Dataset entries:
#####

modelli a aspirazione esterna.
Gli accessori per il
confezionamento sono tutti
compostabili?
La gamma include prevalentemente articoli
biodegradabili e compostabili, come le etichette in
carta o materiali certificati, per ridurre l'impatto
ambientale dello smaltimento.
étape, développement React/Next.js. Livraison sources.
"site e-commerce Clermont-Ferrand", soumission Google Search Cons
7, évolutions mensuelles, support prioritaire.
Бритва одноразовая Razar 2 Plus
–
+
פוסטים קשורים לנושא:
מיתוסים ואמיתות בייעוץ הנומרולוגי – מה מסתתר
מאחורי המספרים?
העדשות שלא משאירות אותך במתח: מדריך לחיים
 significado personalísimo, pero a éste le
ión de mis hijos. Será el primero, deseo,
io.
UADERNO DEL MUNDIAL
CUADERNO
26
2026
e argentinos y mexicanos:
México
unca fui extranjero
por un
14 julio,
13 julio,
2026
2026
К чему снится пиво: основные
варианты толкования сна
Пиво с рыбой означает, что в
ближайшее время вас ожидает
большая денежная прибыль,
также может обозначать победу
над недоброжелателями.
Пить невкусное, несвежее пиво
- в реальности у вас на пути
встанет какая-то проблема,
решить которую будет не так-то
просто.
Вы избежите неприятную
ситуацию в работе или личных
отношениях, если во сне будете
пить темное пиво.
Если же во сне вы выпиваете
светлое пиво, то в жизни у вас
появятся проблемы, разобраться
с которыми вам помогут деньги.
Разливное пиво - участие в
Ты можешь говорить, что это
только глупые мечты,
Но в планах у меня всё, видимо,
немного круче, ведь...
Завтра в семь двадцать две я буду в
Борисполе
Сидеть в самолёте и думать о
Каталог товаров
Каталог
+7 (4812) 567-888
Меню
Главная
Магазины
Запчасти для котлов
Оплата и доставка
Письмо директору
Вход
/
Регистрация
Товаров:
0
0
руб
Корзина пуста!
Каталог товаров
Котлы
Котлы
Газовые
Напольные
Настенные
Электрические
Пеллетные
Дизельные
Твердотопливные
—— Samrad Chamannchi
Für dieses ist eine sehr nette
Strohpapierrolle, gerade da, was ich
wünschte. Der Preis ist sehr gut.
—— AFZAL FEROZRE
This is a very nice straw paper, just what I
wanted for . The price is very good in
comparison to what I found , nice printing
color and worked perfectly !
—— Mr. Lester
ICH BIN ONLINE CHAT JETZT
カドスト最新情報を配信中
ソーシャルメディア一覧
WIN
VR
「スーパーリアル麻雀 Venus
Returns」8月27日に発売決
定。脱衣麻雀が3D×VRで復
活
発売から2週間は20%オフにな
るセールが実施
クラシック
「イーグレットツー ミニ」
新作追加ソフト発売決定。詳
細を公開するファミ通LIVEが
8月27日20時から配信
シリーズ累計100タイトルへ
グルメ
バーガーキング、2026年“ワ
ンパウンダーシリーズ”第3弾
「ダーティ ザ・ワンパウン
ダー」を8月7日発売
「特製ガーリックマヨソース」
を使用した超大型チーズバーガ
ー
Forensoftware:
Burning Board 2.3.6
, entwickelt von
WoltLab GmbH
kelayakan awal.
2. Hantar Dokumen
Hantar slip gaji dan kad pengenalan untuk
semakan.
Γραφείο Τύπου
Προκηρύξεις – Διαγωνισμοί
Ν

#####

- [Your instructions] In full and without change, transcribe the entries.

- [Answer to this task]
modelli a aspirazione esterna.
Gli accessori per il
confezionamento sono tutti
compostabili?
La gamma include prevalentemente articoli
biodegradabili e compostabili, come le etichette in
carta o materiali certificati, per ridurre l'impatto
ambientale dello smaltimento.
étape, développement React/Next.js. Livraison sources.
"site e-commerce Clermont-Ferrand", soumission Google Search Cons
7, évolutions mensuelles, support prioritaire.
Бритва одноразовая Razar 2 Plus
–
+
פוסטים קשורים לנושא:
מיתוסים ואמיתות בייעוץ הנומרולוגי – מה מסתתר
מאחורי המספרים?
העדשות שלא משאירות אותך במתח: מדריך לחיים
 significado personalísimo, pero a éste le
ión de mis hijos. Será el primero, deseo,
io.
UADERNO DEL MUNDIAL
CUADERNO
26
2026
e argentinos y mexicanos:
México
unca fui extranjero
por un
14 julio,
13 julio,
2026
2026
К чему снится пиво: основные
варианты толкования сна
Пиво с рыбой означает, что в
ближайшее время вас ожидает
большая денежная прибыль,
также может обозначать победу
над недоброжелателями.
Пить невкусное, несвежее пиво
- в реальности у вас на пути
встанет какая-то проблема,
решить которую будет не так-то
просто.
Вы избежите неприятную
ситуацию в работе или личных
отношениях, если во сне будете
пить темное пиво.
Если же во сне вы выпиваете
светлое пиво, то в жизни у вас
появятся проблемы, разобраться
с которыми вам помогут деньги.
Разливное пиво - участие в
Ты можешь говорить, что это
только глупые мечты,
Но в планах у меня всё, видимо,
немного круче, ведь...
Завтра в семь двадцать две я буду в
Борисполе
Сидеть в самолёте и думать о
Каталог товаров
Каталог
+7 (4812) 567-888
Меню
Главная
Магазины
Запчасти для котлов
Оплата и доставка
Письмо директору
Вход
/
Регистрация
Товаров:
0
0
руб
Корзина пуста!
Каталог товаров
Котлы
Котлы
Газовые
Напольные
Настенные
Электрические
Пеллетные
Дизельные
Твердотопливные
—— Samrad Chamannchi
Für dieses ist eine sehr nette
Strohpapierrolle, gerade da, was ich
wünschte. Der Preis ist sehr gut.
—— AFZAL FEROZRE
This is a very nice straw paper, just what I
wanted for . The price is very good in
comparison to what I found , nice printing
color and worked perfectly !
—— Mr. Lester
ICH BIN ONLINE CHAT JETZT
カドスト最新情報を配信中
ソーシャルメディア一覧
WIN
VR
「スーパーリアル麻雀 Venus
Returns」8月27日に発売決
定。脱衣麻雀が3D×VRで復
活
発売から2週間は20%オフにな
るセールが実施
クラシック
「イーグレットツー ミニ」
新作追加ソフト発売決定。詳
細を公開するファミ通LIVEが
8月27日20時から配信
シリーズ累計100タイトルへ
グルメ
バーガーキング、2026年“ワ
ンパウンダーシリーズ”第3弾
「ダーティ ザ・ワンパウン
ダー」を8月7日発売
「特製ガーリックマヨソース」
を使用した超大型チーズバーガ
ー
Forensoftware:
Burning Board 2.3.6
, entwickelt von
WoltLab GmbH
kelayakan awal.
2. Hantar Dokumen
Hantar slip gaji dan kad pengenalan untuk
semakan.
Γραφείο Τύπου
Προκηρύξεις – Διαγωνισμοί
Ν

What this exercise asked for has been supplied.